◆ 本文抜粋 ◆
:::

西瓜のにおい
「やっぱり母、入院になったわ…」
イヤホン越しのおとちゃんの声は、疲れ切っている。おなかの腫れと痛みを訴えて入院したお母さんは、一週間で退院してきたけれど、いっこうに症状が良くならず、すぐに再入院になったらしい。病院へ行くたびに主治医が代わり、見立ても治療方針も変わって、どうにも落ちつかない。
こうなると、おとちゃんは食べられない。
いつだってそうだ。
たいせつな誰かの体調が悪くなると、心配で不安で不安で心配で、食べ物がのどを通らなくなってしまう。
以前、親以上に慕っていた叔母さんが亡くなったときも、おとちゃんは骨と皮になるくらいまで痩せた。
「マシンガントーク」「エネルギッシュ」「豪快」「明るくて元気がいい」…共通の友人たちが語るそれは、おとちゃんがサービス精神旺盛だからこそのイメージ。本人も気づいているかどうか怪しいけれど、彼女は臆病で繊細で、とてもやさしい。
「やだー、体重測ったら 41kg だって! さすがにいかんわ」
そうだね。160cmで41kgは、さすがに痩せすぎ。
食事を作って届けようか。そうすれば、彼女は思いを汲んで、きっと食べようとするはず。でも、彼女の早い夕食の時間にはとても間に合わない。10月の終わり、わたしの仕事は繁忙期に差しかかってきていた。
食べられないなら栄養だけでもと、残業終わりにドラッグストアへ立ち寄る。ゼリー飲料や栄養ドリンク、ちょっといい入浴剤、簡単に食べられるレトルト食品を買って、玄関先に届けた。
インターホンは押さず、「置いといたよ」とメッセージを送る。
もうお風呂も終わってるだろうからね。
数日後の日曜。わたしは彼女の家に徒歩で向かっていた。小春日和だったから、つい歩きたくなって、GRⅲをぶら下げて。
うちからおとちゃん宅までは2km。裏道を通れば信号がひとつもないから、車なら5分、歩いていくと30分。
季節外れの金木犀が鼻先をかすめる。もう11月なのにね。ちょっと便利になりすぎた暮らしが、自然を狂わせているのかもしれない。
橋の上で立ち止まって川面を覗いたら、体長50cmくらいの大きな魚影がふたつ揺らめいている。青灰色の鯉だった。写真を撮って、また歩き出す。おとちゃんに見せたら、竿を持って行きたがるかもしれない。
閑静な住宅街の片隅に畑があった。ていねいに手入れをされているのだろう、整然とした畑。三方を家に囲まれているから、風のとおり道が決まっているのだろう。ならぶ畝のなかで、里芋の葉だけがいやいやをするように揺れている。
空を見上げて、また歩き出す。
「えらいでしょ、私。ちゃんとご飯炊いて、自分のために朝昼晩作って食べてるんだよ」
振り向かなくてもわかる。この声は、かなりのドヤ顔。

:::

◆ 元データ ◆
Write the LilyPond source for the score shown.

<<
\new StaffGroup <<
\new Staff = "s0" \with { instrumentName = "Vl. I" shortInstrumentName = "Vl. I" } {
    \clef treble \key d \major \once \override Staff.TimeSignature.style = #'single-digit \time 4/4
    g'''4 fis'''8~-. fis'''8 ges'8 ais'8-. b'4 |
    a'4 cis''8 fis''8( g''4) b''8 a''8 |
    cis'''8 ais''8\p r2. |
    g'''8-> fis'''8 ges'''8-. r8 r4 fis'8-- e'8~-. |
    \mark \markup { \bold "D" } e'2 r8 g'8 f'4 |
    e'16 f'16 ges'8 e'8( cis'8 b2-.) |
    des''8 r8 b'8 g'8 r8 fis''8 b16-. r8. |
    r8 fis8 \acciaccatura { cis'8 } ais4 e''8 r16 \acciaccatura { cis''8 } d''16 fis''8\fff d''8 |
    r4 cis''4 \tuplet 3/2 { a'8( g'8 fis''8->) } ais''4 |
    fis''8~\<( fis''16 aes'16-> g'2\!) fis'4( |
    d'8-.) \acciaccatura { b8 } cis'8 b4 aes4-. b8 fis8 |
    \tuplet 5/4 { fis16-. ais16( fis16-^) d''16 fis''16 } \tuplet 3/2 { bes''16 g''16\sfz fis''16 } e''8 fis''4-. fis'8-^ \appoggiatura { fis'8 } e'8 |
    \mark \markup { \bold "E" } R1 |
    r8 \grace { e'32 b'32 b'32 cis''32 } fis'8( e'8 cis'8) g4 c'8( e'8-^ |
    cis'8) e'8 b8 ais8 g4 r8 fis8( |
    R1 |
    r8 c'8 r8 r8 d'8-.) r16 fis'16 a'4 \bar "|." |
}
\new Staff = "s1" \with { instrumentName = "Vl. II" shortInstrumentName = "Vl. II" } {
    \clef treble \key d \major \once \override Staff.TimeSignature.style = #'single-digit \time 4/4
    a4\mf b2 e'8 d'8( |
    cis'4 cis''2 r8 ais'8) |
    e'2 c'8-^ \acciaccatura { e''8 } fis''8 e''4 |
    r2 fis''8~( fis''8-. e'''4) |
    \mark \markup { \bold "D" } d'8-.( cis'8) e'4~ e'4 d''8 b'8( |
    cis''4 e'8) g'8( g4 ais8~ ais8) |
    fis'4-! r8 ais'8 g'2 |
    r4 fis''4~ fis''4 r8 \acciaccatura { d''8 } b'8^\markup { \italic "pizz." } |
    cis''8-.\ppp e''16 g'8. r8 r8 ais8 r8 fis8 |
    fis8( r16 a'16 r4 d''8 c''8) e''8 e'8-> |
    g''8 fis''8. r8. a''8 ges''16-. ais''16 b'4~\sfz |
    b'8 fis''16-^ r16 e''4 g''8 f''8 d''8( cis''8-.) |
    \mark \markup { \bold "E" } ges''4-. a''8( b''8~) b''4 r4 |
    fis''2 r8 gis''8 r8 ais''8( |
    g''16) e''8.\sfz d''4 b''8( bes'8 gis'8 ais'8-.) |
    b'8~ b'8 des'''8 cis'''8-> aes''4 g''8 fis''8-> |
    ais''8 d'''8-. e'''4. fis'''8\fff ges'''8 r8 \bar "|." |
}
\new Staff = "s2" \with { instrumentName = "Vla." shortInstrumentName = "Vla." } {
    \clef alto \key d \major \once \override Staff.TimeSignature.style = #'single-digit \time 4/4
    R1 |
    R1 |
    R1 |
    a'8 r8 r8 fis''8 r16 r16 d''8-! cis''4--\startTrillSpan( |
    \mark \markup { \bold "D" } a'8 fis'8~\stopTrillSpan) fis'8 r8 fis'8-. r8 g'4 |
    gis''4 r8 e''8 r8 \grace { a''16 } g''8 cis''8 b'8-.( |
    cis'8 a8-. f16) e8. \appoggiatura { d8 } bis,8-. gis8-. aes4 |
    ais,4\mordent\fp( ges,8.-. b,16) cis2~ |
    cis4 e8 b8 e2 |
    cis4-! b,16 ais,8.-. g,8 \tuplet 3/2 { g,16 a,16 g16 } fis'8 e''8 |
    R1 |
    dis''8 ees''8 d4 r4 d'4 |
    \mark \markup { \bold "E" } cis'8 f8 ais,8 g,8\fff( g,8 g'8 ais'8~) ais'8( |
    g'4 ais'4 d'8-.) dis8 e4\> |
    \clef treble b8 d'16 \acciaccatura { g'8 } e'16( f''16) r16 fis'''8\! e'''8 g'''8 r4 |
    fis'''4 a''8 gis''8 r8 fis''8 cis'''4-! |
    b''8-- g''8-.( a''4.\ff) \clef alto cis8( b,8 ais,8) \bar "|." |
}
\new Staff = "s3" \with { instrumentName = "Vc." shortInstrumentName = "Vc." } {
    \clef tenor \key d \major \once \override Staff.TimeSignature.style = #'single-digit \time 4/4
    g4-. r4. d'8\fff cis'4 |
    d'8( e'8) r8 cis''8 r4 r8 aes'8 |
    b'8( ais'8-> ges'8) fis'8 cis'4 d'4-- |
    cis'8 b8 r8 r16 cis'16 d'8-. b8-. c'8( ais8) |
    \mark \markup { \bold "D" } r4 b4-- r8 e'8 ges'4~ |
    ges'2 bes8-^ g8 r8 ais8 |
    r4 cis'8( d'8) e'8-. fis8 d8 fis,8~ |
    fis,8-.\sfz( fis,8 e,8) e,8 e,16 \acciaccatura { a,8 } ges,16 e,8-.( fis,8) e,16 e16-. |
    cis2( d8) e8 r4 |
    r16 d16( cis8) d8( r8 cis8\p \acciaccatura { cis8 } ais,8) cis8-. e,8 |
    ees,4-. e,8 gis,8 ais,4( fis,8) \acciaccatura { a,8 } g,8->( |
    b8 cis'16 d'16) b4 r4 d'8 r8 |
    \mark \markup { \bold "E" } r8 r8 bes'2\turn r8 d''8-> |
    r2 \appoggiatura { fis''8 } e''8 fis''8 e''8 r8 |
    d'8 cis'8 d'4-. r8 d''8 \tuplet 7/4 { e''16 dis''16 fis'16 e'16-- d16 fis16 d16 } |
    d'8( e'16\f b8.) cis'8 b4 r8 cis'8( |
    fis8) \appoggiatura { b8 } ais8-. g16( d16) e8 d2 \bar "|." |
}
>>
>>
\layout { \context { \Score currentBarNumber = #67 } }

:::

◆ 設問 ◆
1. 次の(a)〜(c)がそれぞれ本文の内容と合っているかを「はい」か「いいえ」で答え、判断の根拠となる本文の語句をそのまま引用してください。
(a) おとちゃんのお母さんは、最初の入院から一週間で退院した。
(b) わたしは品物を届けた際、インターホンを押して知らせた。
(c) わたしの家からおとちゃんの家までは、歩くと30分かかる。
2. 本文をもとに、次の問いに答えてください。
(a) 体重を測ったときのおとちゃんの身長と体重はいくつですか。
(b) わたしが橋の上から川面に見た魚は何でしたか。
(c) おとちゃんの家へ歩いて向かうとき、わたしがぶら下げていたものは何ですか。
3. わたしが食事を作って届けるのをやめ、ドラッグストアで品物を買って届けたのはなぜですか。本文に書かれている理由を1〜3文で説明してください。

◆ 解答 ◆
1.
(a) はい。「一週間で退院してきた」
(b) いいえ。「インターホンは押さず」
(c) はい。「歩いていくと30分」

2.
(a) 身長160cm、体重41kgです。
(b) 体長50cmくらいの、青灰色の鯉です。
(c) GRⅲです。

3. 10月の終わりで仕事が繁忙期に差しかかっており、食事を作っていてはおとちゃんの早い夕食の時間にとても間に合わなかったからです。そこで、食べられないなら栄養だけでもと考え、残業後にドラッグストアでゼリー飲料や栄養ドリンクなどを買って届けました。